Game Love at First Sight
It’s not often that I know I’m going to love a game after just a few minutes of my first play. I had that feeling a couple of turns into Suburbia.
Suburbia is a euro-ish game that has what many euros do not – an integrated theme. Some have compared it to the video game Sim City. Having played that game just a little many years ago, I can agree with the comparison.
All players start with the same suburban setup; your borough consists of a green suburb hex tile, a gray community park hex tile, and a yellow heavy factory hex tile, vertically arranged in that order.
Tiles in your borough can affect each other, and they tend to do so as you would expect in real life. This is what I mean by the theme being integrated into the game. Tiles you purchase and play in your borough may also affect other players’ boroughs.
Tile purchase and play will usually affect your cash flow and your reputation (victory points) either positively or negatively. You normally attempt to increase both your income (so you can purchase more tiles) and your reputation (so you can win the game) while striving to attain publicly shared goals and a personal goal. These goals, which are worth from 10, 15, or 20 points each are crucial to winning the game.

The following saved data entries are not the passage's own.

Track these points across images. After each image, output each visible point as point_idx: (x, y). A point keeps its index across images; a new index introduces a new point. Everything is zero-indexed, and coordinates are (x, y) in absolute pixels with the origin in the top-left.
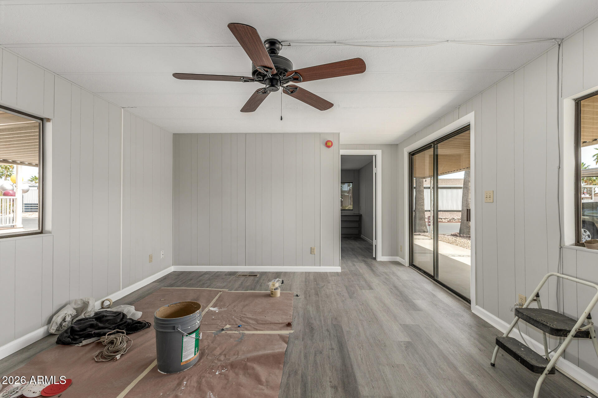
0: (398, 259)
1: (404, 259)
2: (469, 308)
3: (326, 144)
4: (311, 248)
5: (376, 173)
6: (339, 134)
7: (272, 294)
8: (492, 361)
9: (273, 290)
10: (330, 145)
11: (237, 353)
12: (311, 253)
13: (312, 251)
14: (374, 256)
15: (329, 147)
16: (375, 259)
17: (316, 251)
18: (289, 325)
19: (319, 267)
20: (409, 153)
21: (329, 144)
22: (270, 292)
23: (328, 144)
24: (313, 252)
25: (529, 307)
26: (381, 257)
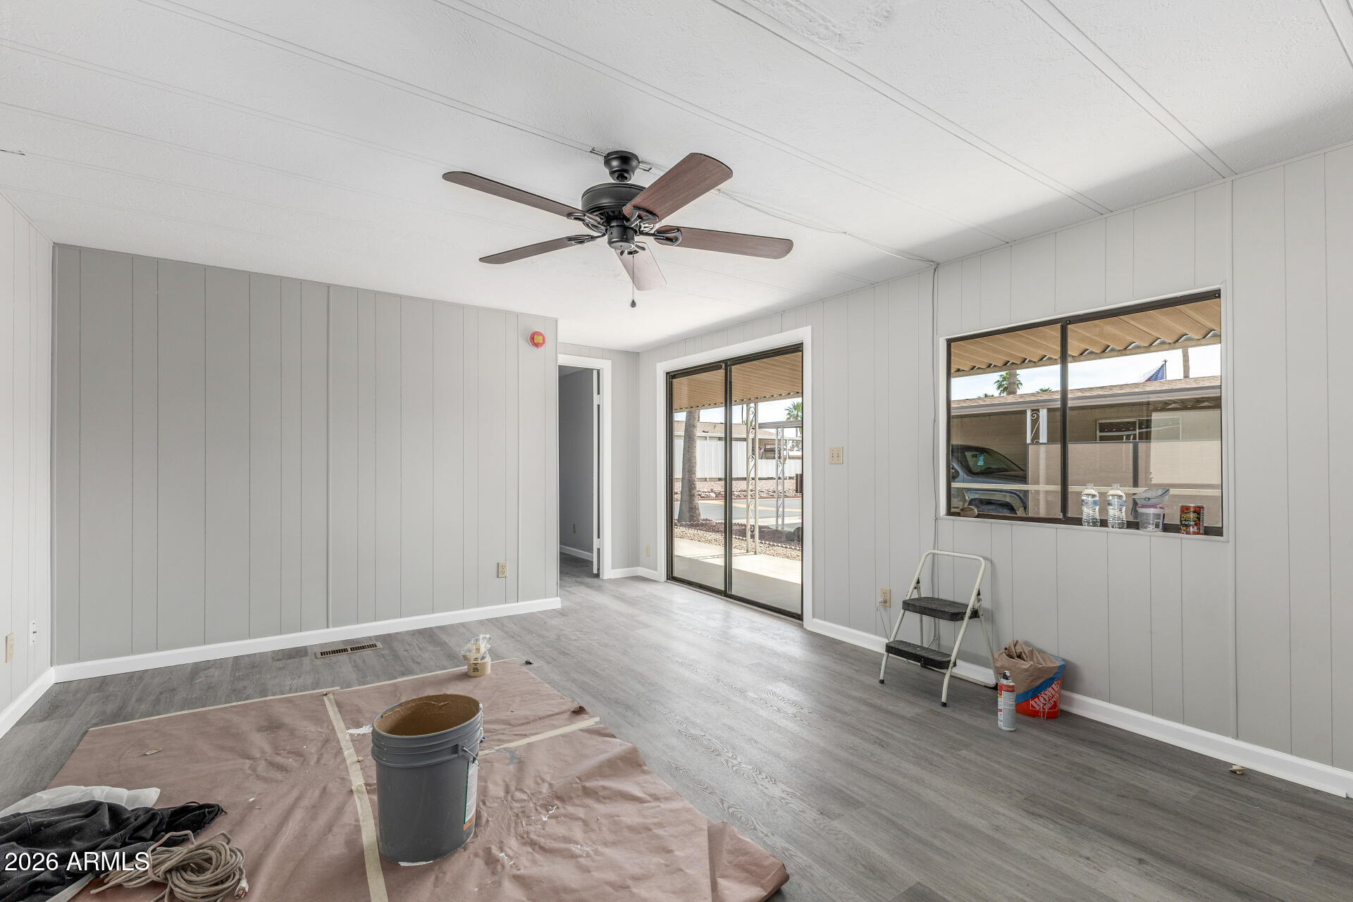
0: (641, 571)
1: (656, 570)
2: (801, 626)
3: (532, 338)
4: (498, 564)
5: (599, 406)
6: (557, 321)
7: (476, 670)
8: (881, 678)
9: (479, 662)
10: (542, 342)
11: (539, 780)
12: (498, 577)
13: (499, 571)
14: (595, 571)
15: (537, 345)
16: (597, 576)
17: (510, 571)
18: (580, 711)
19: (517, 604)
20: (667, 373)
21: (538, 339)
22: (466, 667)
23: (535, 340)
24: (503, 572)
25: (912, 598)
26: (609, 572)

I said that you’ll normally want to increase income and reputation, but it’s possible that one of the goals will reward you for the lowest income or cash on hand or the poorest reputation at the end of the game. The public and private goals are selected at the beginning of the game from a large pool of possibilities. These goals come in pairs of opposites, so it’s possible that one of the available goals for a given game and it’s opposite are both in play at the same time. You’ll obviously have to choose which one to shoot for, since you won’t be able to attain both in that (probably rare) case.

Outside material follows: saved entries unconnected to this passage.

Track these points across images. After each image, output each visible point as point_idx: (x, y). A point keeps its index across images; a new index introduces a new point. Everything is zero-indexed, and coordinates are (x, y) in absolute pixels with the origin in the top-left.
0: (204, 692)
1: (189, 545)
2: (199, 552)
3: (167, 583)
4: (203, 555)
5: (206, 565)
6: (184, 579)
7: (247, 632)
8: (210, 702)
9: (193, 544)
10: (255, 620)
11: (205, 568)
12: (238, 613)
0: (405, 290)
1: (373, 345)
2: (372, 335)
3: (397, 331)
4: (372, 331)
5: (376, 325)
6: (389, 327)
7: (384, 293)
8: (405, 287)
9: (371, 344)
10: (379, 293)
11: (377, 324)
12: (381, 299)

During the course of the game, you’ll want to stay within 10 or 15 points of the leader so that, when you cash in on your goals at the end of the game, you still have a shot at winning.
Play It Again
I expect to get a lot of replay value from Suburbia because there are many more borough hex tiles and circular goal tiles provided than are actually used in any one game.

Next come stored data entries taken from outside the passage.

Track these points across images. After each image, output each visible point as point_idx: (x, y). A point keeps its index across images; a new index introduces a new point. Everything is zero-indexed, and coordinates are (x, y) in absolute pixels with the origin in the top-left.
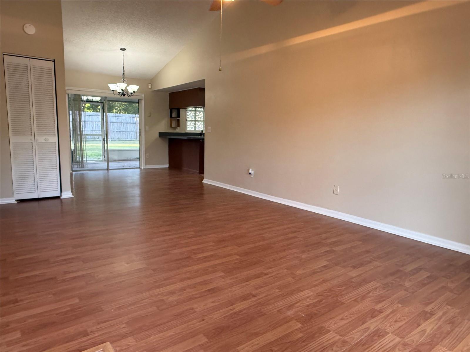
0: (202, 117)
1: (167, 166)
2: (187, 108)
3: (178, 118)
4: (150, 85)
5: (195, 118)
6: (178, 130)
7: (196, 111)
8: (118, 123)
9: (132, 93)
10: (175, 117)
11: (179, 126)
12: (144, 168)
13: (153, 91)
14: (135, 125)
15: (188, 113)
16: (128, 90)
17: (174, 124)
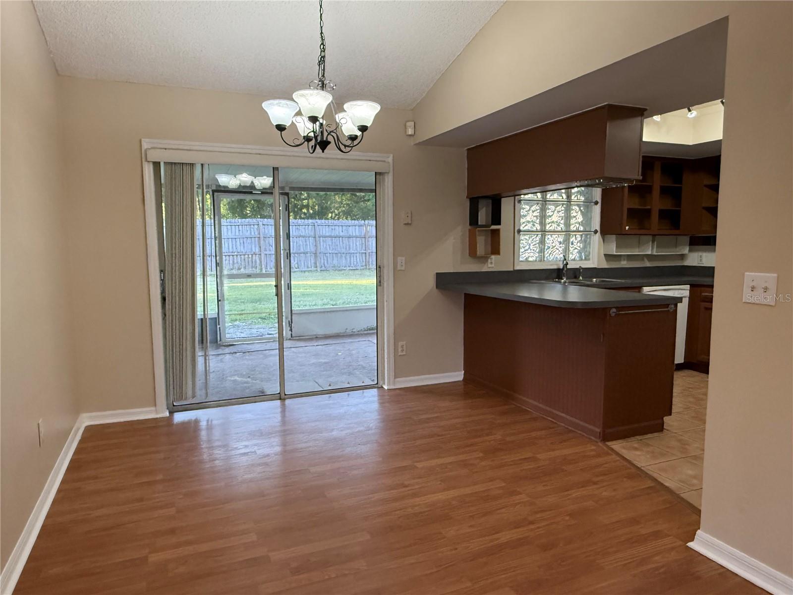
0: (562, 222)
1: (458, 376)
2: (518, 193)
3: (494, 227)
4: (411, 124)
5: (543, 224)
6: (494, 264)
7: (545, 201)
8: (334, 238)
9: (353, 138)
10: (484, 224)
11: (495, 250)
12: (392, 387)
13: (420, 144)
14: (363, 239)
15: (524, 209)
16: (338, 125)
17: (482, 245)
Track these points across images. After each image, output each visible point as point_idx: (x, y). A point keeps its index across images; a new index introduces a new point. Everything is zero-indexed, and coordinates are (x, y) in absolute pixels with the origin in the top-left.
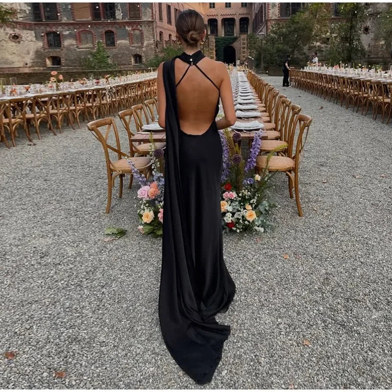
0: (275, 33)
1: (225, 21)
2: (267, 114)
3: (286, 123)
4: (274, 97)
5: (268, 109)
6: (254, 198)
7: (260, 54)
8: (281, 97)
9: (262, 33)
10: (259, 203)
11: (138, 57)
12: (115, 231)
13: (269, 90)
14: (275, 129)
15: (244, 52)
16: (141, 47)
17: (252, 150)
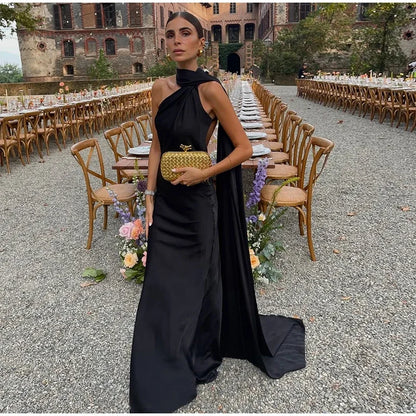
0: (283, 40)
1: (229, 27)
2: (274, 131)
3: (296, 143)
4: (282, 112)
5: (274, 125)
6: (257, 240)
7: (266, 62)
8: (290, 113)
9: (268, 40)
10: (263, 246)
11: (139, 66)
12: (94, 274)
13: (277, 104)
14: (283, 150)
15: (249, 60)
16: (142, 56)
17: (255, 182)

As of this writing, I have only taught Suburbia to a few people. I can hardly wait to teach it to the rest of my family and friends because I’m almost certain all of them will enjoy it. If you like Sim City or other thematic euro games, I’m sure you will too.
Update: This game quickly became my wife’s favorite for 2014. As of this update, we have played it 93 times. We also picked up (and now always use) the Suburbia Inc expansion which adds new tiles, borders, and more.